The combined reports are available for download free of charge on
the PERC website: http://www.plumbingefficiencyresearchcoalition.org.
“Water conservation and efficiency continue to drive many of the recent code changes in the International Plumbing Code,” said Lee Clifton, Director of PMG Resources for the International Code Council (ICC), which is a member of the coalition. “Recent events such as the Flint, Mich., water crisis and the severe drought in the western United States are shinning the spotlight on a growing global issue.”
PERC was formed in 2009 through a Memorandum of Understanding (MOU) to develop research projects that support the development of water efficiency and sustainable plumbing products, systems, and practices.
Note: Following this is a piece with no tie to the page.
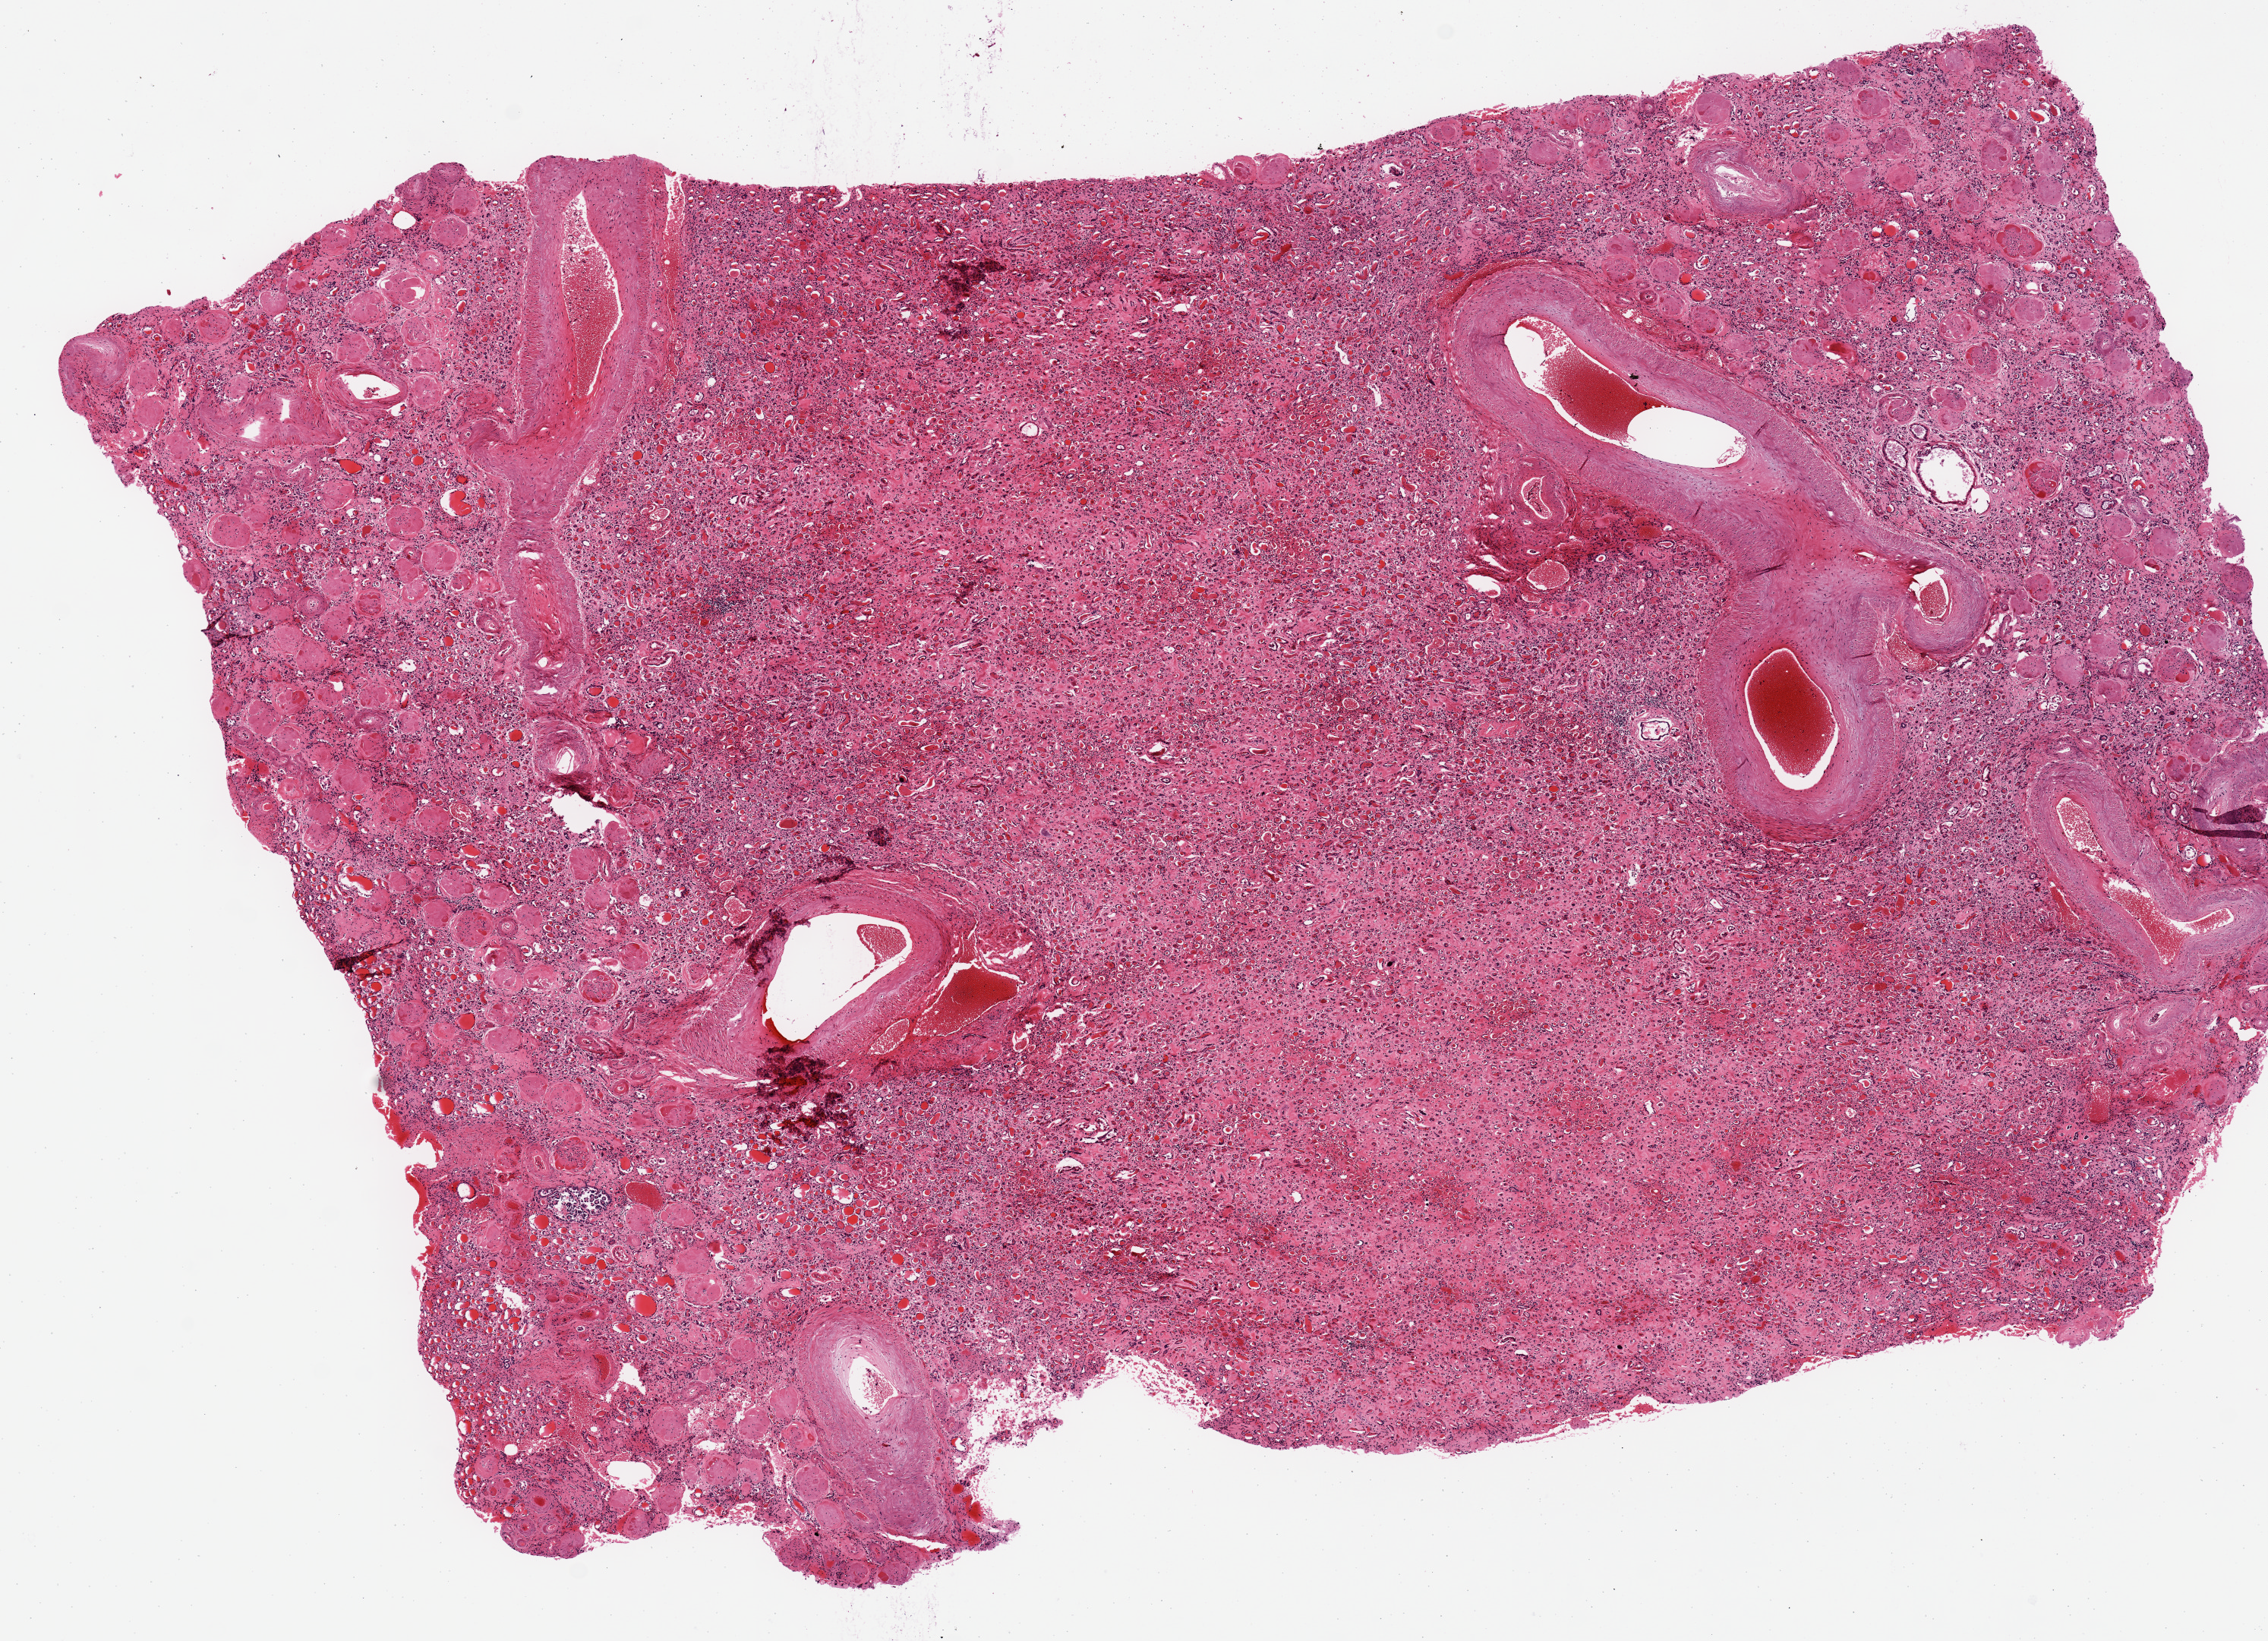
Whole-slide image, H&E stain, brightfield — low-resolution overview of the scanned area, about 11.8 x 8.5 mm (acquisition: 20x scan), PAXgene-fixed, paraffin-embedded tissue, target tissue: renal medulla, tissue donor sample. Female donor.
- review note (as recorded): Severe interstitial fibrosis; mild tubular autolysis (???score 1???); microadenoma <1mm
PERC identified drainline transport as its first research project.
The six members of the coalition are represented by: Mary Ann Dickinson, Alliance for Water Efficiency (AWE); Billy Smith, American Society of Plumbing Engineers (ASPE); Peter DeMarco, International Association of Plumbing and Mechanical Officials (IAPMO); Fred Grable, International Code Council (ICC); Michael Copp, Plumbing-Heating-Cooling Contractors National Association (PHCC); and Barbara C. Higgens, Plumbing Manufacturers International (PMI).
The Phase 2.1 supplemental report focuses on two previously unaddressed areas of study: the implications surrounding dual flush toilet discharge patterns, comparing results to single volume flush toilets of comparable flush volume; and the impact of drainline slope deviations on the transport of solid waste.
“ICC is proud to have been a part of the PERC study,” said Grable, a senior staff engineer with the Code Council. “Our members and stakeholders strive to bring innovation into the ICC Family of Codes based on experience and research.”